None of the lights turn on. I haven't tried it without RAM to be honest. Let me try it out. Could it be cause of the RAM?


----------



## Wrench97 (May 10, 2008)

The way it's acting, I don't think is ram, incompatible ram normally starts and hangs post leaving a ram fault code on the diag lights.

Make sure you counting to the 10th row of pins from the correct direction.


----------



## Matteus (Jan 21, 2009)

i am counting correctly for sure. i dont have an idea why it is doing this fault. any ideas?


----------



## Wrench97 (May 10, 2008)

If the heat sink was removed from the CPU and new thermal paste was not applied the CPU can heat up in seconds, Also the board is from the vintage when Dell had a big issue with capacitors failing check the caps for any signs of domed tops, leakage, missing cans> Check the Capacitors on the motherboard for any signs of leakage, domed tops, missing cans.> Badcaps.net - How To Identify


----------



## Matteus (Jan 21, 2009)

All capacitors seem to be ok but I gave up now!


----------



## jjl09 (May 11, 2011)

I have the same model of board foxconn ls-36 but it's a socket 775, i also am trying to start it by shorting the pins, i just want to check that i only need to short pins 19 and 20 with a clip is that correct, thanks for any help.

And as for your problem about it turning off maybe you need to actually jumper the pins, maybe you are shorting the pins then taking the clip off like you would in a standard atx mobo?


----------



## Wrench97 (May 10, 2008)

No you don't jumper the pins, LS36 is Foxconn's designation for contract built Dell boards not a model number.

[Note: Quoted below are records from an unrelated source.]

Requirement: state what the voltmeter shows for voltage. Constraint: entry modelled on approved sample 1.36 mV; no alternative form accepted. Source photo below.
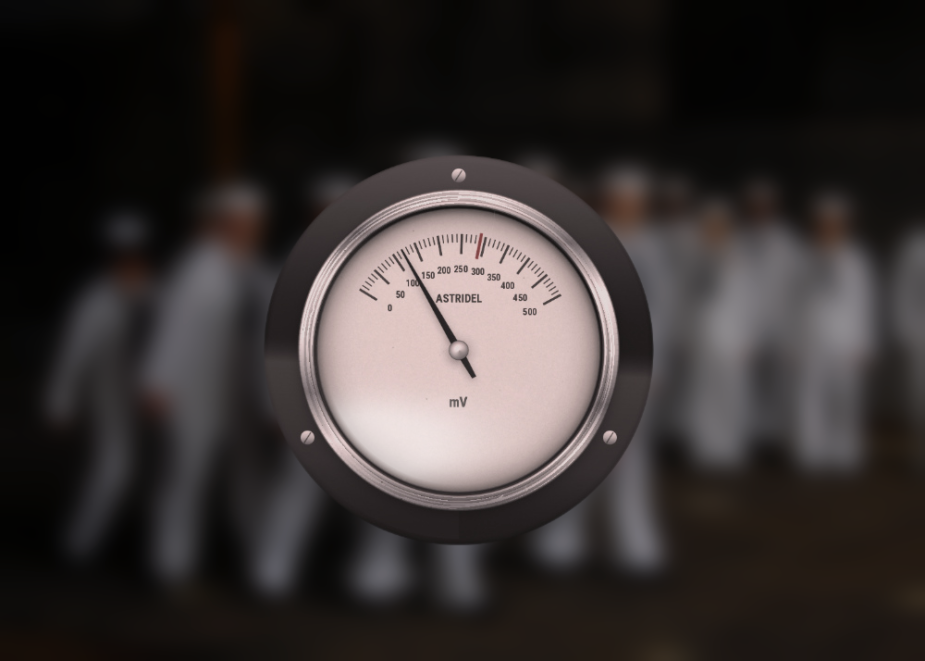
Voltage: 120 mV
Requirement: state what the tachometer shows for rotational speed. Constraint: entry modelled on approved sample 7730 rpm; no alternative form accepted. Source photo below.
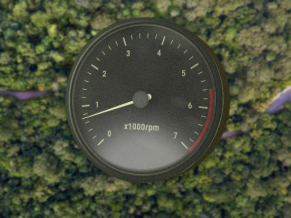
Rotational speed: 700 rpm
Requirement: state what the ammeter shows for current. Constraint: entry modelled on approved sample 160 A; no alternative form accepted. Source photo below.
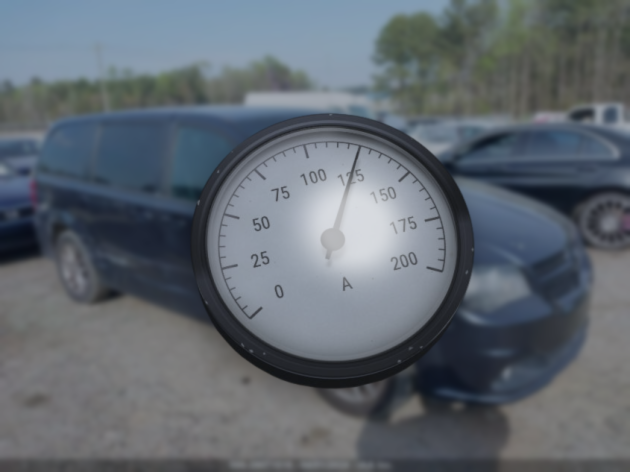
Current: 125 A
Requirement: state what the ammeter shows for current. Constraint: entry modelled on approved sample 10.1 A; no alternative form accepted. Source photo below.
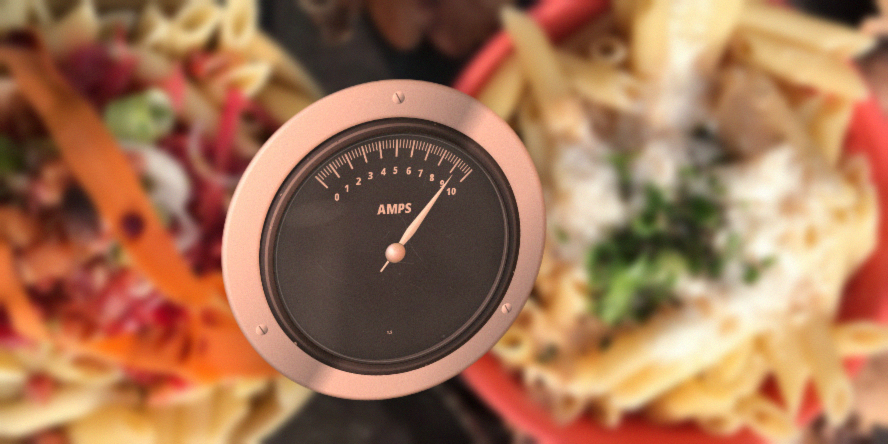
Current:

Should be pins 19 and 20 but that's info cleaned from trail and error Dell does not publish any pinouts for the board or case.


----------



## jjl09 (May 11, 2011)

Thanks for reply. I see about ls36 then, it's model nos, cn-0n4846-13740-47u-ooun it's from a GX280 so i believe. 

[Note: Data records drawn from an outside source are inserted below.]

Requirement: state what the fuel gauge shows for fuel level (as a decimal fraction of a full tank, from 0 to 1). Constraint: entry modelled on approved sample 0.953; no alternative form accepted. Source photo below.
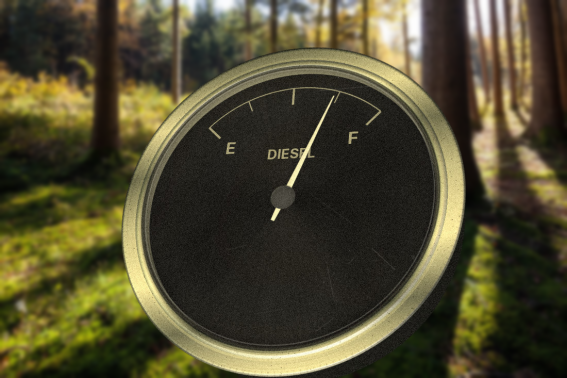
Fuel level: 0.75
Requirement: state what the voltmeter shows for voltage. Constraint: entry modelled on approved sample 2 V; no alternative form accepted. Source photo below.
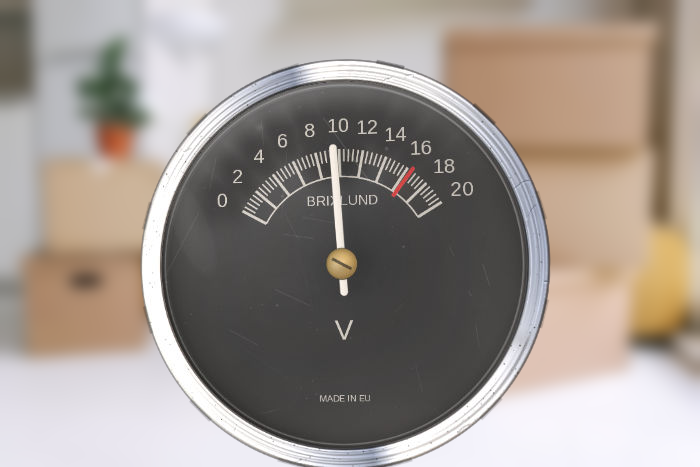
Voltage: 9.6 V
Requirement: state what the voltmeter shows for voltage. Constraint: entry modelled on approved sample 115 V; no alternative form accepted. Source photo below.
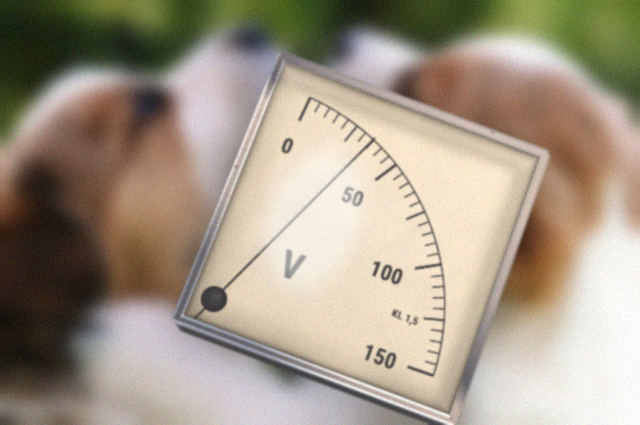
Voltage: 35 V
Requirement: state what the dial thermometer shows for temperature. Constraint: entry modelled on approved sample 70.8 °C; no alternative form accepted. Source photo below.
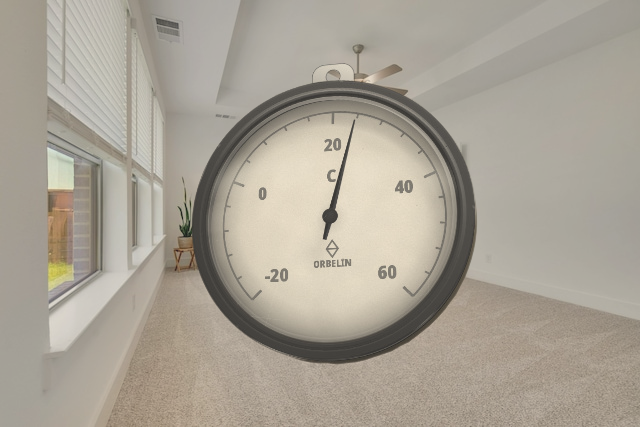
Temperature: 24 °C
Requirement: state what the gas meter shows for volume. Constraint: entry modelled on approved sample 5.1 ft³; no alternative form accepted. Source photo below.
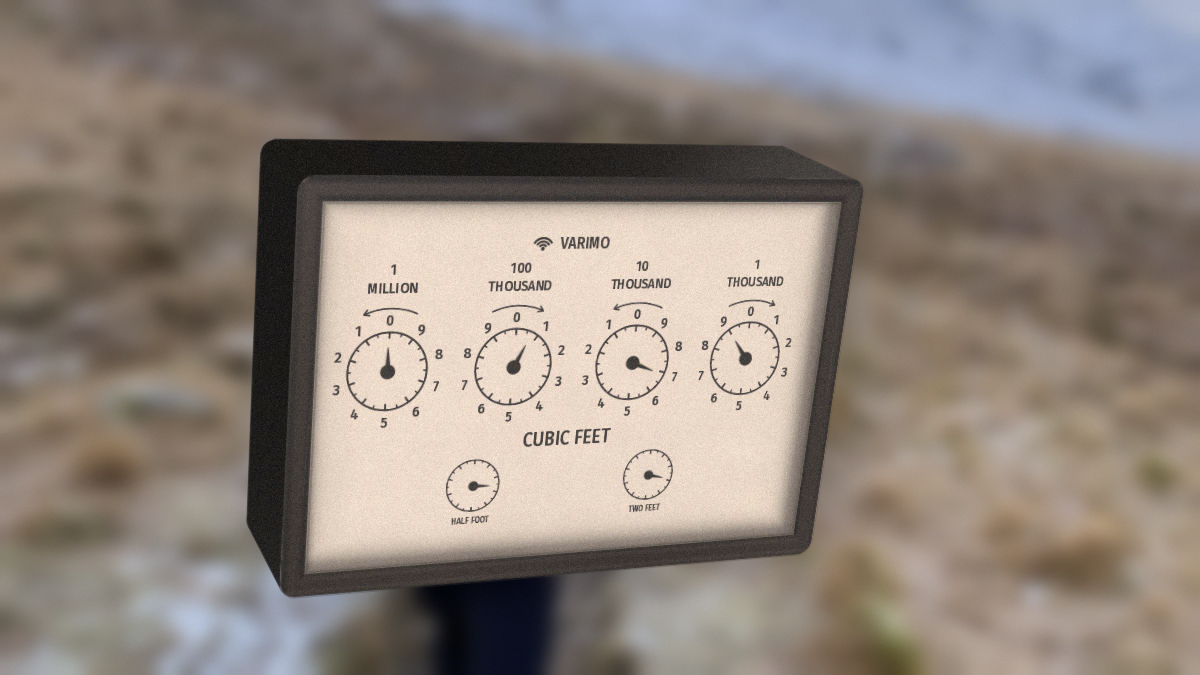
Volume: 6900 ft³
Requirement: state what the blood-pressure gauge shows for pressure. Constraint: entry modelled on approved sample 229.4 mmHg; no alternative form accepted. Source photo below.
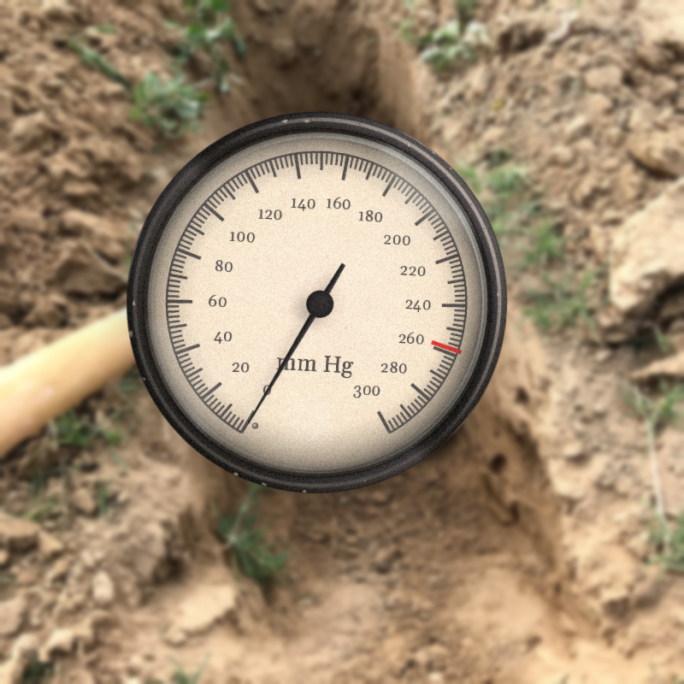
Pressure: 0 mmHg
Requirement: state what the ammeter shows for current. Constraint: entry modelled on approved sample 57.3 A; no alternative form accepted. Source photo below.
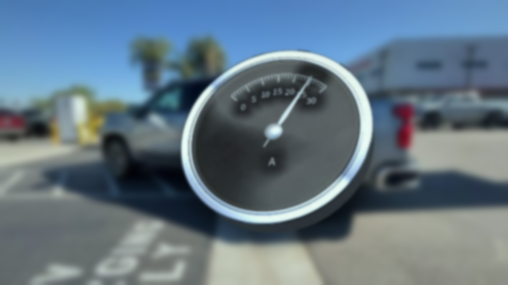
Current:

Well i just tried to short 19 + 20 but nothing, there is one solid amber LED that comes on when i switch power on which from what i can find out is the right colour. I have my own stick of generic DDR2 and a Pentium 4D and my own cheap 500W PSU but nothing when i try to jump it. If i take out the stick of ram and jump then no beeps, so it's seems either the PSU or CPU or board itself. I think you are correct with 19 + 20. From a bit of googling it's seems dell boards maybe picky about the PSU it uses even though the LED is coming on?? Aprreciate any help, nobody seems specialised with this apart from yourself that i can find.


----------



## Wrench97 (May 10, 2008)

Not so the PSU after the Pentium III days(Not counting the XPS models), but very picky about ram, but it should still beep with out any installed.

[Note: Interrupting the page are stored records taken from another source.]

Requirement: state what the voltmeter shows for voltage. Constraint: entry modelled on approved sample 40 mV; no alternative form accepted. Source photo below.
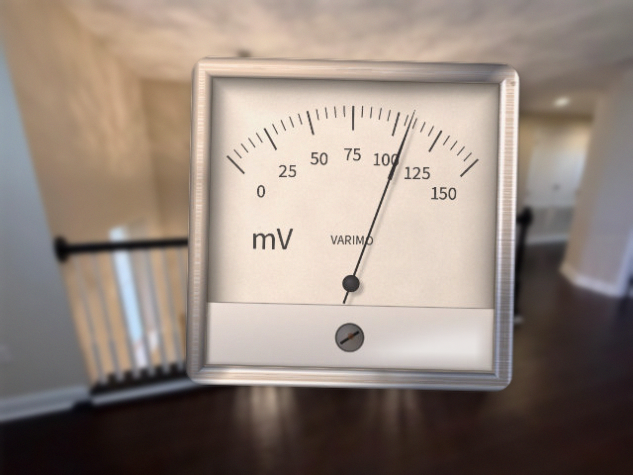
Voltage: 107.5 mV
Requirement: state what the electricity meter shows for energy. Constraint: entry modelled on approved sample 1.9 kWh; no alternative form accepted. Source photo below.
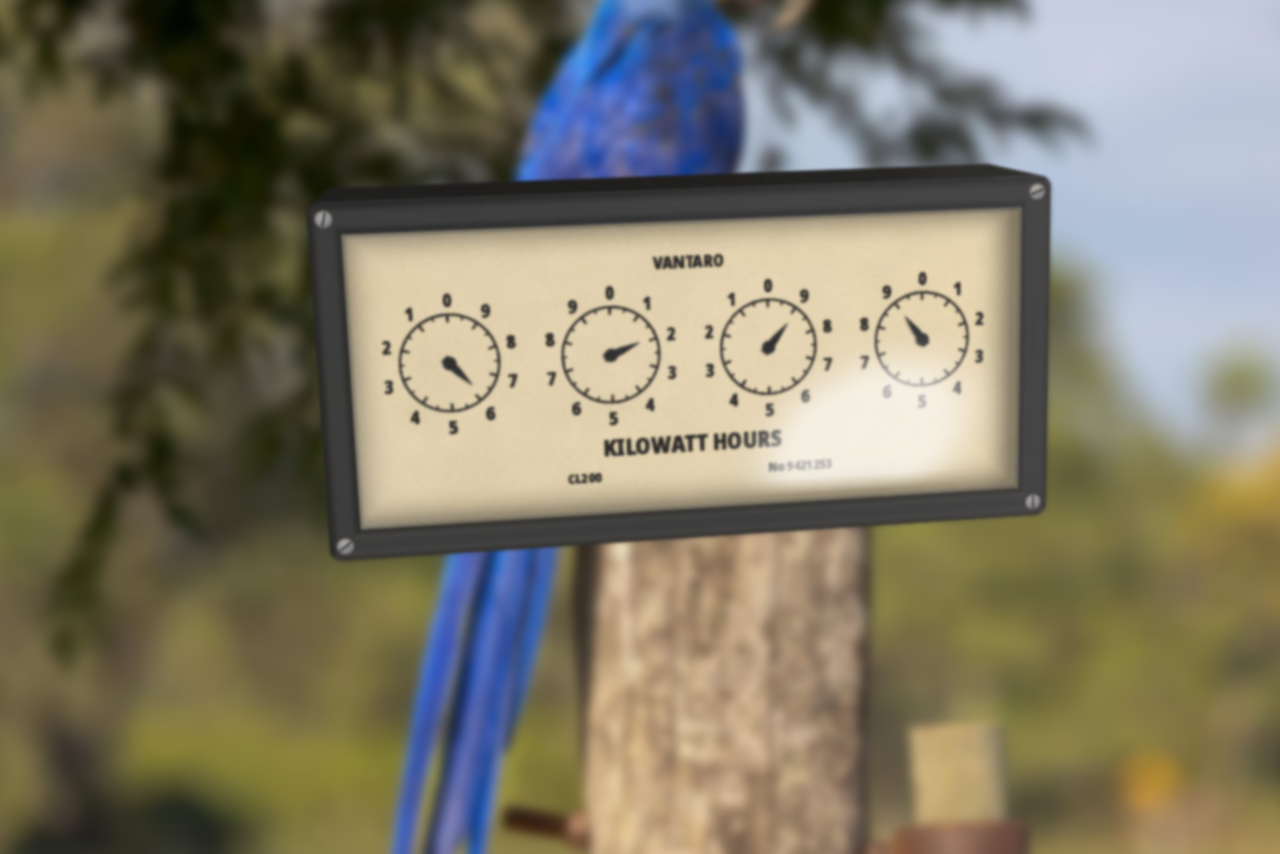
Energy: 6189 kWh
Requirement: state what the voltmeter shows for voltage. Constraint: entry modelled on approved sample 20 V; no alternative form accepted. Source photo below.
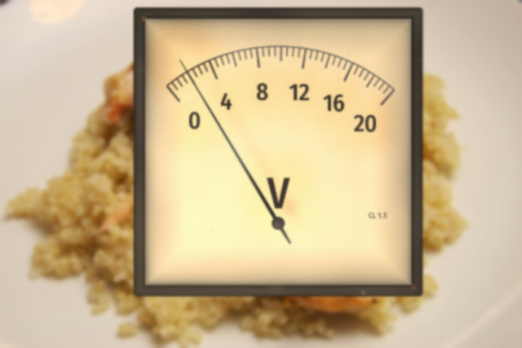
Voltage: 2 V
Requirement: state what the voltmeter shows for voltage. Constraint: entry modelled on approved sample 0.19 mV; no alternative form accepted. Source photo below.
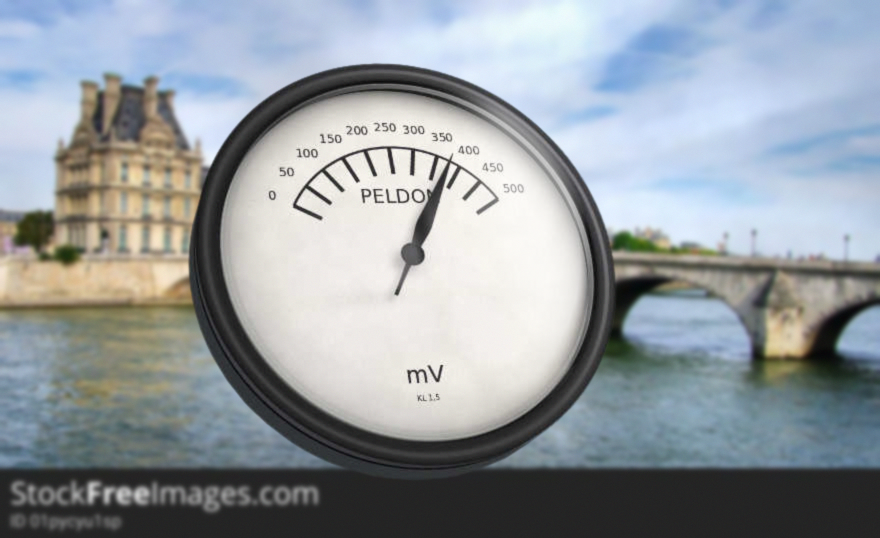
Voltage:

They are also picky about CPU's the Dell Bios won't support any CPU Dell didn't intend to use on the board so if the FSB is 800 and the board was for a 533 it probably won't work.
The GX260/280's are also well known for Capacitor issues> Check the Capacitors on the motherboard for any signs of leakage, domed tops, missing cans.> Badcaps.net - How To Identify

Are you setting this up outside the case on the bench?
Most of these boards do not fair well in a retail case.


----------



## csi (Jun 20, 2011)

got the same board of ebay thanks for the info on the pins iwill give it a try.


----------